Northwest Voices | Letters to the Editor
Boy Scouts of America keep ban on gay members
Truly unacceptable in the 21st century
Shame on the Boy Scouts of America [“Despite protests, Boy Scouts keep ban on gays,” news, July 18]. Not only do they produce overconfident, dangerous outdoorsmen, but they perpetuate a legacy of militarism and bigotry.
The mission of scouting is at heart to provide support, fellowship, instruction to all boys — something which the BSA has consistently failed to do. Rather, it has retreated into the refuge of “tradition,” as if the prejudices of today are in any way less repugnant due to their acceptability in the past.
The refusal to accept homosexual or nonreligious scouts is truly unacceptable in the 21st century. These boys have as much passion for the outdoors, as much need for support and friendship, as any other. What should be a place for all, has become a place for the few; and woe betide the scout who questions or strays from this path.

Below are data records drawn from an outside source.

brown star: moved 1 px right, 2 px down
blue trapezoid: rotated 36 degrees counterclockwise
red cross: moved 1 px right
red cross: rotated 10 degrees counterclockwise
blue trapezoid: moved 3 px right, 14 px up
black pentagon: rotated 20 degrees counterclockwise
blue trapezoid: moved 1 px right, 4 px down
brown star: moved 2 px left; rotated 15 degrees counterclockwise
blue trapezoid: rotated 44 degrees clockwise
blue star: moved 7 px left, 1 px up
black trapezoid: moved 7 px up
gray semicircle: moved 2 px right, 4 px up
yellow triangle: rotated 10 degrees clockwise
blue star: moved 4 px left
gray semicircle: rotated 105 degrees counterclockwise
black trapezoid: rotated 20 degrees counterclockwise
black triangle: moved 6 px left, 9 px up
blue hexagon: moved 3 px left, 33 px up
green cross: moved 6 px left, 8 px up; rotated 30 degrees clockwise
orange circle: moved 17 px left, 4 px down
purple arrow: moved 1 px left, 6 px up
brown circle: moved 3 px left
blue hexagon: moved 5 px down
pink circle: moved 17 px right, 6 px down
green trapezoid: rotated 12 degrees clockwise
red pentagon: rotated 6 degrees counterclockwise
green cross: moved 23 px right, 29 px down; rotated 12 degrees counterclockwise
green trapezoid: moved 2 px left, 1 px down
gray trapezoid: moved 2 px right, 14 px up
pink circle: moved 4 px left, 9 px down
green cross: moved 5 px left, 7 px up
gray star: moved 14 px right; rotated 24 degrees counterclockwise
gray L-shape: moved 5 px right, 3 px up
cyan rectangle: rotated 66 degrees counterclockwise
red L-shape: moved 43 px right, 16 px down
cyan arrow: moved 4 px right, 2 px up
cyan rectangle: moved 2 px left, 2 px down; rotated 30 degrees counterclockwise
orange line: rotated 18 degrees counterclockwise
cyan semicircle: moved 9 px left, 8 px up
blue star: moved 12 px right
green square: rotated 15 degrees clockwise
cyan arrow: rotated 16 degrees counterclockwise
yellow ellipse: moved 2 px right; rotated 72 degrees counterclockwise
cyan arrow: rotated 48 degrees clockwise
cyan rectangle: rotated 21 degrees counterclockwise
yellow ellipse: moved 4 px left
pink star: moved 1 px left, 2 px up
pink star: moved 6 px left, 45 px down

In an increasingly diverse, increasingly changing America, to seek the safety of homogeneity is to die, and the numbers reflect this. Membership numbers of the Boy Scouts have been in decline, in part due to increases in other opportunities for recreation, as well as an increasing awareness of the culture of intolerance and silence within the organization.
I have spent the last six years of my life deeply involved in outdoor recreation, and it truly saddens me that I cannot support what should be an integral part of the American outdoor community; the potential for good within this institution is immense. Instead, the BSA has become a place of indoctrination and hatred.
There already exists a model of scouting which need not have these issues; overseas scouting organizations make few distinctions between religion, sexuality and even gender. This is the path to the future.
At this moment, the BSA stands on the wrong side of history; they must change, or find themselves increasingly irrelevant, increasingly an artifact of the reactionary past. It is my hope that they may do so before it’s too late.